• **TASK GOAL**
Repeat, exactly and with no pictures, the lines that run from the beginning of the entries through the line containing "of Border Lines](#ApplyingStylesonCells-TypesofBorderLines)".

= = = = =

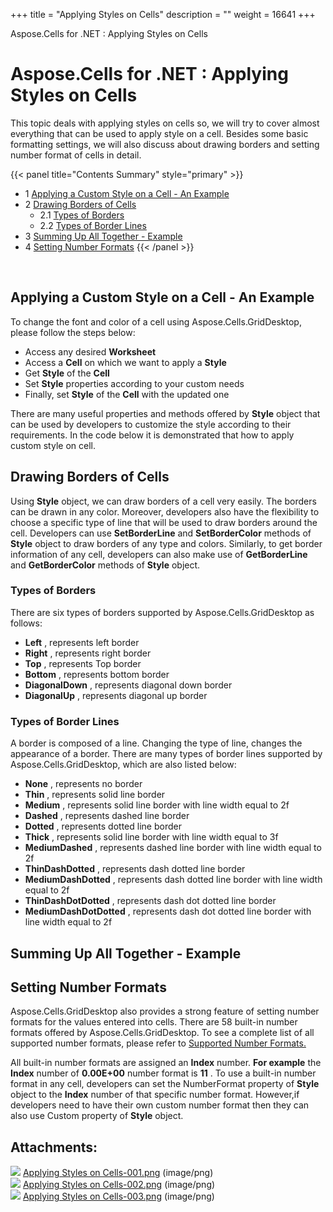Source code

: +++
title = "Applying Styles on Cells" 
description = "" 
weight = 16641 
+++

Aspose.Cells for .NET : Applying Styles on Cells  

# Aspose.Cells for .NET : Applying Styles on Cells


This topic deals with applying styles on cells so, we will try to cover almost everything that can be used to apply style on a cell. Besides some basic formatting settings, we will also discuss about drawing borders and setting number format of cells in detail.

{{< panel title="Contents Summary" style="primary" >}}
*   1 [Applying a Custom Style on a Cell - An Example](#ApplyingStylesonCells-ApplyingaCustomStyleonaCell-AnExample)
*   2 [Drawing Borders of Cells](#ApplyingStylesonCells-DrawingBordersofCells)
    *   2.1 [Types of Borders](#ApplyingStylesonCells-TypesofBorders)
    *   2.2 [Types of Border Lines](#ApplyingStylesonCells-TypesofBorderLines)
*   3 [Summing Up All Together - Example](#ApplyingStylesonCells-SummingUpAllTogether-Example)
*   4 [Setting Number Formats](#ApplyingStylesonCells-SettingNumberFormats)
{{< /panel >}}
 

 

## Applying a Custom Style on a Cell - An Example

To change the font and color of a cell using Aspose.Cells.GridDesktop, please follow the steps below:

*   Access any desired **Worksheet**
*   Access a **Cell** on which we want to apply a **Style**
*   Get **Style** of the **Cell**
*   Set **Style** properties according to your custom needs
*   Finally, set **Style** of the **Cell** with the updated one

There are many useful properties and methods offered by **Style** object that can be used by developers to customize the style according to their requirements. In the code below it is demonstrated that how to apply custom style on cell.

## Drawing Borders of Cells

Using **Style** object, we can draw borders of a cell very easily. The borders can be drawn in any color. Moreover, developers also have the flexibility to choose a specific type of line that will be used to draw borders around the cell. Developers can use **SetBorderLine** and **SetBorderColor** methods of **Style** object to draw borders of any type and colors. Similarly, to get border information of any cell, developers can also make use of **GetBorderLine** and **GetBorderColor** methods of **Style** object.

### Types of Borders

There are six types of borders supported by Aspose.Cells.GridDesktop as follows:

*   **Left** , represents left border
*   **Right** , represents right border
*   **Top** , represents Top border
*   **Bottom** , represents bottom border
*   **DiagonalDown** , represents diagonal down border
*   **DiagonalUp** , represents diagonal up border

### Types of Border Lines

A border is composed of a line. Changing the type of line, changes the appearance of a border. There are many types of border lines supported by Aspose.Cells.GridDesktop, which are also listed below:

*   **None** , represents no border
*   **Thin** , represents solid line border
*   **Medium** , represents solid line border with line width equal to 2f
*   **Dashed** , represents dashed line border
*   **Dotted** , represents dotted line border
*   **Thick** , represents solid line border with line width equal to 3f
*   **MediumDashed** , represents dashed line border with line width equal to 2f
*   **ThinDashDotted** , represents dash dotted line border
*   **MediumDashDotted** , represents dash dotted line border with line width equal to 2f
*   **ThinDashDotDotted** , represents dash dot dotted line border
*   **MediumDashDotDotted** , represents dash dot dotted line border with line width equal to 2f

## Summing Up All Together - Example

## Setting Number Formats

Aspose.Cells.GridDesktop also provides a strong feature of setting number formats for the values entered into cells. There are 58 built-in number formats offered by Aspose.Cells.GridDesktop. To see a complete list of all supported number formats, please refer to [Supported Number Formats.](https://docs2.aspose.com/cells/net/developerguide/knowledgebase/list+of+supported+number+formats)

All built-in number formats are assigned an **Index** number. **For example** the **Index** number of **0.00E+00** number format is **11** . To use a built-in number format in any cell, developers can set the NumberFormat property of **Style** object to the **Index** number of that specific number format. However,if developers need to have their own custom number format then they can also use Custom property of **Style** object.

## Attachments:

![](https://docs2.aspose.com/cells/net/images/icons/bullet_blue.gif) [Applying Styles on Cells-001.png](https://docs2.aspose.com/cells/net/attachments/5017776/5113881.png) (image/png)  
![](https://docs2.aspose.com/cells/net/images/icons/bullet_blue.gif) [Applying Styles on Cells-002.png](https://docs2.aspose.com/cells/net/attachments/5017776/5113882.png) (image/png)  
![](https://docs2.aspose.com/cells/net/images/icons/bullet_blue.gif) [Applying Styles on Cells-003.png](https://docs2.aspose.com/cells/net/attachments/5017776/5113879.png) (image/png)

= = = = =

• **RESPONSE TO THIS TASK**
Source code

: +++
title = "Applying Styles on Cells" 
description = "" 
weight = 16641 
+++

Aspose.Cells for .NET : Applying Styles on Cells  

# Aspose.Cells for .NET : Applying Styles on Cells


This topic deals with applying styles on cells so, we will try to cover almost everything that can be used to apply style on a cell. Besides some basic formatting settings, we will also discuss about drawing borders and setting number format of cells in detail.

{{< panel title="Contents Summary" style="primary" >}}
*   1 [Applying a Custom Style on a Cell - An Example](#ApplyingStylesonCells-ApplyingaCustomStyleonaCell-AnExample)
*   2 [Drawing Borders of Cells](#ApplyingStylesonCells-DrawingBordersofCells)
    *   2.1 [Types of Borders](#ApplyingStylesonCells-TypesofBorders)
    *   2.2 [Types of Border Lines](#ApplyingStylesonCells-TypesofBorderLines)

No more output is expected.